WHAT TO WORK ON: Scan the records for the word "centre". Report each line where it occurs.

Segment Open

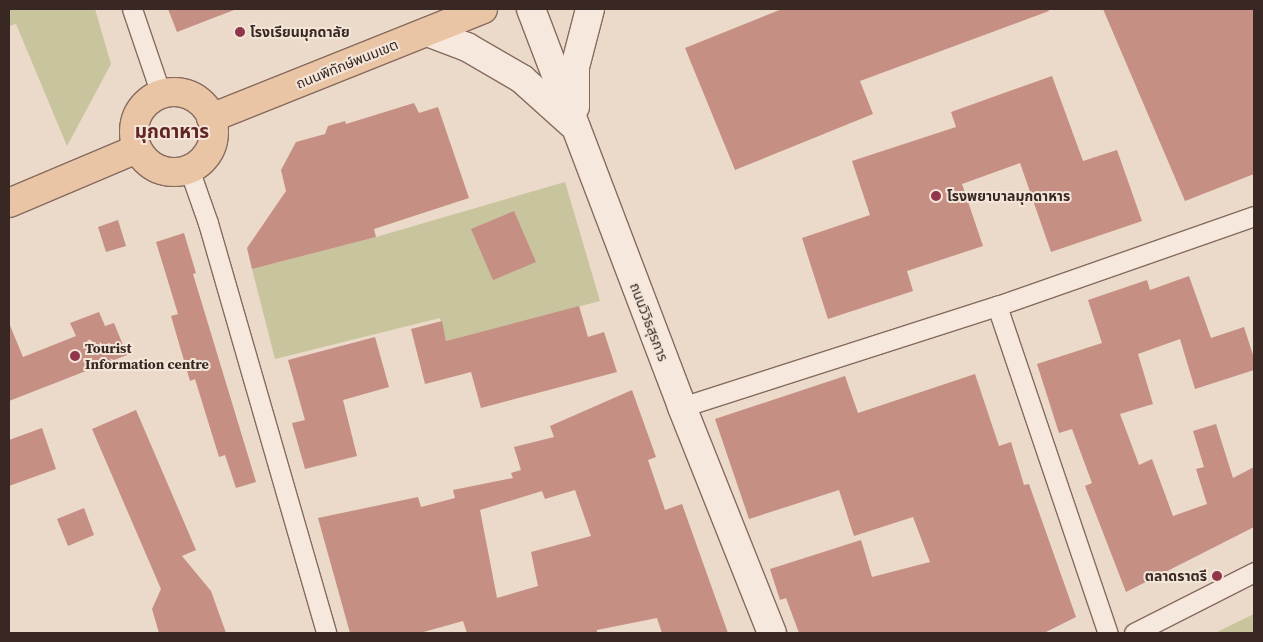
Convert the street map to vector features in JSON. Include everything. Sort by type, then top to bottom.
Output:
[{"type":"main road","name":"ถนนพิทักษ์พนมเขต","points":[[211,118],[483,9]]},
{"type":"main road","name":"ถนนวิวิธสุรการ","points":[[531,9],[682,408],[772,633]]},
{"type":"main road","points":[[575,126],[575,66],[590,9]]},
{"type":"main road","points":[[427,32],[467,47],[522,79],[575,126]]},
{"type":"main road","points":[[184,93],[191,96],[197,99],[211,118],[213,139],[208,152],[189,169],[168,172],[155,168],[137,149],[133,128],[138,112],[147,102],[162,94],[184,93]]},
{"type":"main road","points":[[9,203],[137,149]]},
{"type":"street","points":[[132,9],[162,94]]},
{"type":"street","points":[[189,169],[208,223],[326,633]]},
{"type":"street","points":[[682,408],[997,306],[1254,216]]},
{"type":"street","points":[[997,306],[1108,633]]},
{"type":"street","points":[[1134,633],[1254,572]]},
{"type":"shaded area","points":[[9,9],[95,9],[111,64],[67,146],[16,24],[9,26]]},
{"type":"shaded area","points":[[565,182],[600,301],[446,341],[440,318],[275,359],[252,269],[376,237]]},
{"type":"shaded area","points":[[1254,614],[1254,633],[1215,633]]},
{"type":"building","points":[[168,9],[233,9],[234,10],[177,32]]},
{"type":"building","points":[[782,9],[1048,9],[1049,11],[860,81],[873,114],[735,170],[685,48]]},
{"type":"building","points":[[1103,9],[1254,9],[1254,174],[1185,201]]},
{"type":"building","points":[[1052,76],[1083,161],[1117,150],[1142,221],[1051,252],[1020,163],[962,184],[983,246],[907,271],[913,291],[828,319],[802,238],[870,215],[852,161],[956,127],[951,112]]},
{"type":"building","points":[[414,103],[419,113],[438,107],[469,198],[374,229],[376,237],[252,269],[247,248],[286,191],[281,170],[296,142],[325,134],[328,126],[345,121],[346,124]]},
{"type":"building","points":[[514,211],[536,262],[493,280],[471,229]]},
{"type":"building","points":[[118,220],[126,246],[106,252],[98,227]]},
{"type":"building","points":[[184,233],[196,273],[193,274],[256,482],[236,488],[225,455],[219,457],[195,379],[190,381],[171,316],[178,314],[156,242]]},
{"type":"building","points":[[1189,276],[1211,338],[1244,327],[1254,358],[1254,370],[1195,389],[1180,339],[1138,354],[1153,404],[1120,414],[1139,465],[1152,459],[1173,516],[1207,504],[1196,469],[1204,467],[1193,431],[1216,424],[1233,478],[1254,467],[1254,527],[1126,592],[1085,486],[1092,483],[1072,429],[1059,433],[1037,364],[1102,343],[1088,300],[1147,280],[1150,290]]},
{"type":"building","points":[[579,306],[588,337],[604,332],[617,372],[481,408],[471,372],[425,384],[411,329],[442,321],[446,341]]},
{"type":"building","name":"Tourist Information centre","points":[[99,312],[105,326],[114,323],[127,355],[9,401],[9,323],[23,357],[76,336],[70,323]]},
{"type":"building","points":[[375,337],[389,387],[343,400],[357,456],[305,469],[292,423],[305,420],[288,360]]},
{"type":"building","points":[[975,374],[999,446],[1011,442],[1024,485],[1029,484],[1076,617],[1044,633],[799,633],[786,598],[780,600],[770,569],[861,540],[872,577],[930,562],[913,517],[854,536],[839,490],[749,519],[715,419],[845,376],[858,413]]},
{"type":"building","points":[[632,390],[656,457],[648,460],[665,510],[682,504],[728,633],[662,633],[657,618],[597,630],[597,633],[467,633],[463,621],[420,633],[350,633],[318,518],[418,497],[421,507],[455,498],[453,490],[513,478],[511,473],[521,470],[514,447],[554,437],[550,426]],"holes":[[[575,490],[591,536],[531,552],[538,586],[497,598],[480,510],[542,491],[545,499]]]},
{"type":"building","points":[[136,410],[196,550],[182,556],[211,591],[226,633],[159,633],[152,609],[161,589],[92,429]]},
{"type":"building","points":[[42,428],[56,469],[9,486],[9,440]]},
{"type":"building","points":[[84,508],[94,535],[68,546],[57,519]]},
{"type":"place","name":"โรงเรียนมุกดาลัย","points":[[240,32]]},
{"type":"place","name":"โรงพยาบาลมุกดาหาร","points":[[936,196]]},
{"type":"place","name":"Tourist Information centre","points":[[75,356]]},
{"type":"place","name":"ตลาดราตรี","points":[[1217,576]]},
{"type":"district","name":"มุกดาหาร","points":[[172,132]]}]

Segment Closed

REPLY:
{"type":"building","name":"Tourist Information centre","points":[[99,312],[105,326],[114,323],[127,355],[9,401],[9,323],[23,357],[76,336],[70,323]]},
{"type":"place","name":"Tourist Information centre","points":[[75,356]]},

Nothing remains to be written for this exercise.